Eight Types of Involvement, and Why That Number Is Not Enough

Most ICU trainees start keeping a logbook because their program demands it. They end because the mechanism of recording — a notebook stuffed in a scrubs pocket that gets washed, a spreadsheet on a personal laptop that nobody synced — falls apart under the cognitive load of a night shift where you've done three arterial lines, two RSIs, and one cardiac arrest before 3am. The data exists in your head and then nowhere else.

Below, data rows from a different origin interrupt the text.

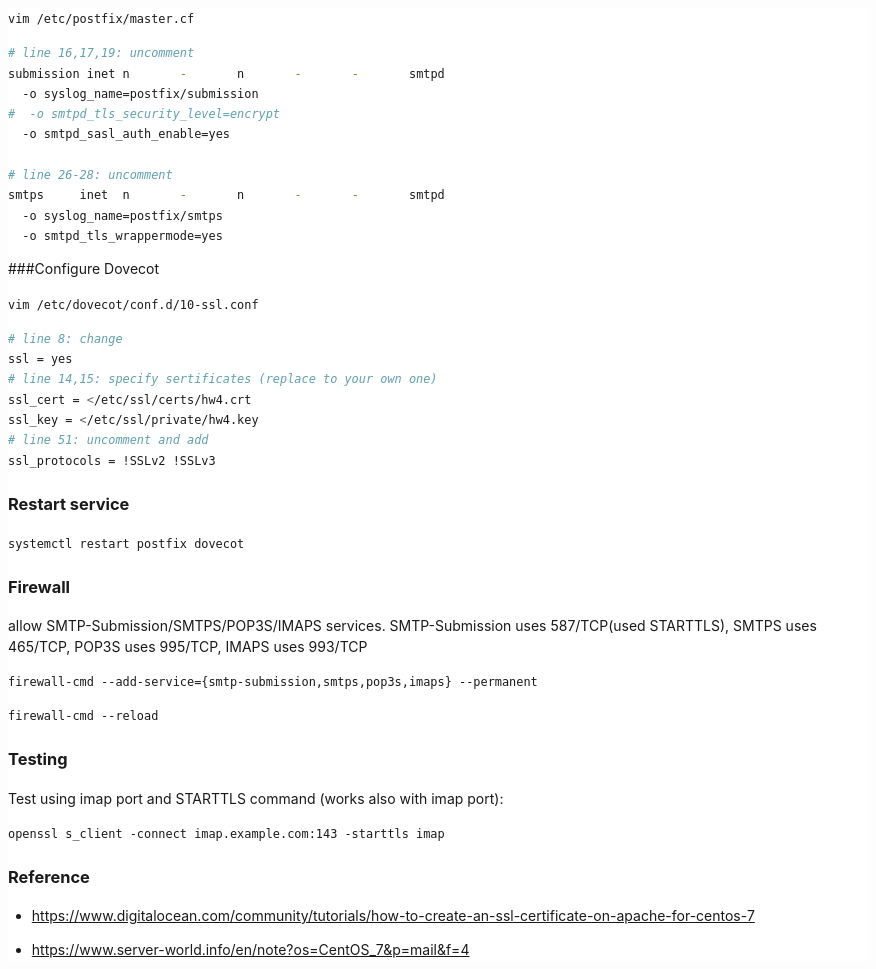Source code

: 

`vim /etc/postfix/master.cf`

```bash
# line 16,17,19: uncomment
submission inet n       -       n       -       -       smtpd
  -o syslog_name=postfix/submission
#  -o smtpd_tls_security_level=encrypt
  -o smtpd_sasl_auth_enable=yes

# line 26-28: uncomment
smtps     inet  n       -       n       -       -       smtpd
  -o syslog_name=postfix/smtps
  -o smtpd_tls_wrappermode=yes
```

###Configure Dovecot

`vim /etc/dovecot/conf.d/10-ssl.conf`

```bash
# line 8: change
ssl = yes
# line 14,15: specify sertificates (replace to your own one)
ssl_cert = </etc/ssl/certs/hw4.crt
ssl_key = </etc/ssl/private/hw4.key
# line 51: uncomment and add
ssl_protocols = !SSLv2 !SSLv3
```

### Restart service

`systemctl restart postfix dovecot`

### Firewall

allow SMTP-Submission/SMTPS/POP3S/IMAPS services. SMTP-Submission uses 587/TCP(used STARTTLS), SMTPS uses 465/TCP, POP3S uses 995/TCP, IMAPS uses 993/TCP                                                                                                                                                                                                                                                                                                                                                                                                                                                                                                                                                                                                                                                                                                                                                                                                                                                                                                                                                                                                                                                                                                                                                                                                                                                                                                                                                                                                                                                                                                                                                                                                                                                                                                                                                                                                                                                                                                                                                                                                                                                                                                                                                                                                                                                                                                                                                                                                                                                                                                                                                                                                                                                                                                                                                                                                                                                                                                                                                                                                                                                                                                                                                                                                                                                                                                                                                                                                                                                                                                                         

`firewall-cmd --add-service={smtp-submission,smtps,pop3s,imaps} --permanent `

`firewall-cmd --reload`

### Testing

Test using imap port and STARTTLS command (works also with imap port):

`openssl s_client -connect imap.example.com:143 -starttls imap`

### Reference

- https://www.digitalocean.com/community/tutorials/how-to-create-an-ssl-certificate-on-apache-for-centos-7

- https://www.server-world.info/en/note?os=CentOS_7&p=mail&f=4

The Involvement field in this template carries eight discrete entries: Daily review, Procedure, Transfer, Admission, Ward referral, Resuscitation, Trauma call, Review on ICU. It is a multichoice field, which means a single entry can be tagged Trauma call and Resuscitation simultaneously. That is not a minor implementation detail. That is the difference between a logbook that reflects that a patient arrived on a scoop-and-run, went into PEA on arrival, and required CPR before admission — and a logbook that can only call it one thing and loses the rest.

The Data You Actually Need When You Present for Your CCT

The ARCP question nobody tells you about is not "how many patients did you admit?" It is "break down your procedures by system and show me your case mix." At that point, if you have been logging in a notebook, you are going to spend three evenings reconstructing a year of night shifts from memory and printed rosters. If you have been logging in this template, you run a filter.

The Procedure field covers art lines, jugular and subclavian CVCs, RSI, and chest drains. Sparse, yes — there are no bronchoscopies, no pericardiocenteses — but the Notes field takes everything that doesn't fit. The Systems Supported field tags CVS, Respiratory, Renal, Neuro, and Airway involvement for each case. The moment you have two hundred records, you can answer "show me all multi-organ cases involving CVS and Respiratory support" in under ten seconds.

Patient age comes in as an integer, not a range. The difference matters when you are at a tertiary centre taking paediatric transfers. A 9-year-old with fulminant myocarditis is a categorically different case-mix entry than a 74-year-old with ARDS, even if both required ventilator support and vasopressors, and your logbook should be able to tell that story at the level of individual case granularity, not cohort bins.

What the Log Shows After Eighteen Months

The date field anchors every entry to a timeline. When you have eighteen months of consecutive data, you can see your trauma call volume by month, your RSI success rate implied by the notes, your transfer volume during winter respiratory season. The record doesn't just satisfy a training programme requirement. It tells you where you spent your time and, more usefully, where you didn't.

A trainee who has logged six hundred cases and can filter to show zero chest drains in the last four months knows to seek that exposure specifically before their next ARCP review. The log is not historical documentation. It is a live gap analysis, if you actually keep it.